On this day in 1967, the film “The Graduate” opens at two theaters in New York: the Coronet on Third Avenue and the Lincoln Art Theater on Broadway. The film, based on a 1963 novel by Charles Webb, had a simple premise: As its screenwriter explained it, “this kid graduates college, has an affair with his parents’ best friend, and then falls in love with the friend’s daughter.” (It was, he added, “the best pitch I ever heard.”) In other words, “The Graduate” was an uneasy exploration of what it meant to be young and adrift at a time of extraordinary confusion and upheaval. The film was a hit: The New Yorker called it “the biggest success in the history of movies,” while The Saturday Review said it was “not merely a success; it has become a phenomenon.” It earned $35 million in the first six months it was onscreen (by contrast, it cost just $3 million to make) and became the highest-grossing movie of 1968.

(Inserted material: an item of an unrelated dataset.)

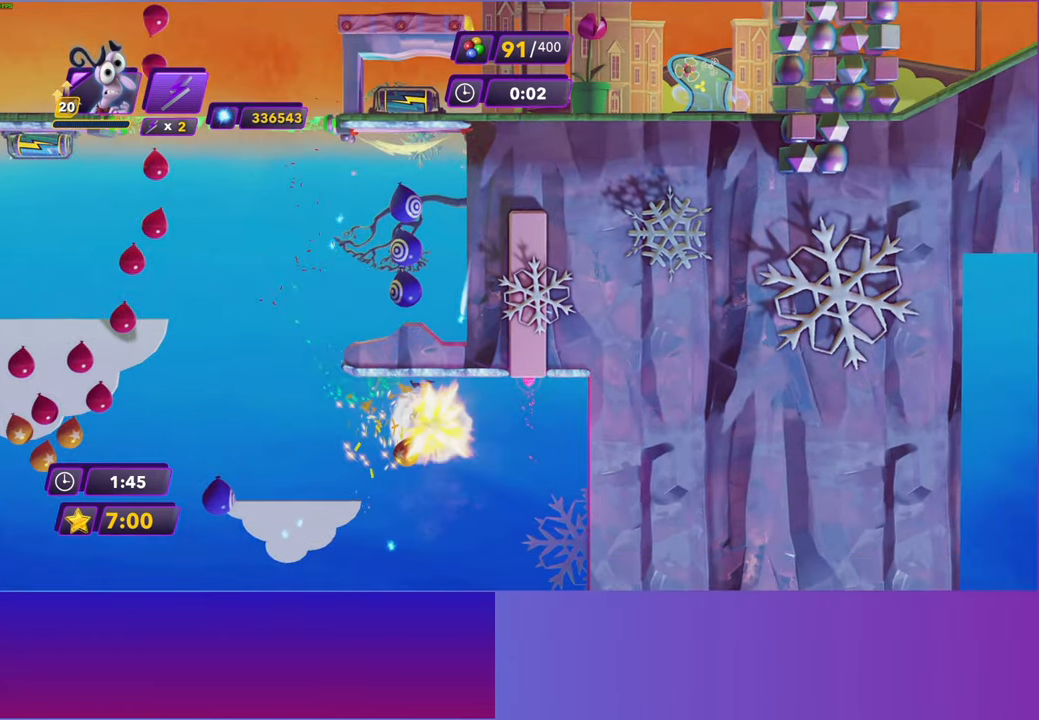
{"buttons": [], "left_stick": "left", "right_stick": "center", "events": [[250, "X", "down"], [300, "left_stick", "left"], [367, "X", "up"]]}
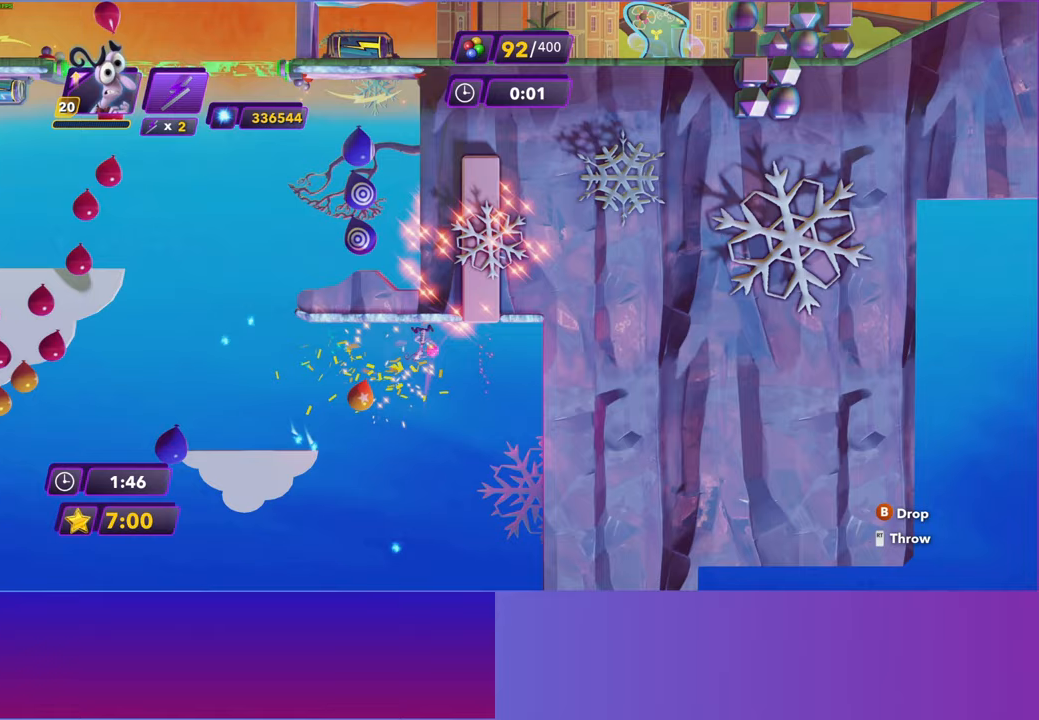
{"buttons": [], "left_stick": "left", "right_stick": "center", "events": []}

“The Graduate” made household names out of many of its stars. Though the young stage actor Dustin Hoffman had never been in a movie before, he rocketed to stardom thanks to his brilliant portrayal of the film’s protagonist, the aimless Benjamin Braddock. At the same time, a marginally famous folk-pop duo called Simon & Garfunkel sold millions of records as a result of the film, which made their songs a part of its narrative in complex and sophisticated ways. (Some of those songs had already been released; others, like the movie’s title tune, were brand-new.) In June 1968, the single “Mrs. Robinson” hit No. 1 on the pop chart, and that year the film’s soundtrack album won a Grammy.
The movie also made a star out of Benjamin Braddock’s graduation present: a bright-red Alfa Romeo Duetto Spider. Alfa Romeo had been making racecars for decades—even Enzo Ferrari drove an Alfa before he began building his own racers—but had never sold very many in the United States. (American customers preferred larger cars, and when they did buy smaller sports cars they tended to buy them from British manufacturers like MG and Triumph.) But the 1967 Duetto Spider, a two-seat convertible roadster, was a real beauty: It had a sharp nose and a rounded, tapered rear end, glass-covered headlights, and what designers called a “classic scallop” running down the side. It handled well, could go from 0 to 60 miles per hour in about 10 seconds, and got 23 miles per gallon of gas.
Though the Duetto Spider was a great car and a pop-culture icon, Americans still weren’t interested in buying it. The model—with new names like the Spider Veloce, the Quadrifoglio and even the Graduate—stayed on the market until 1994, without much sales success. In 2007, the company’s CEO announced that he might reintroduce the Duetto for Alfa Romeo’s 100th anniversary in 2010.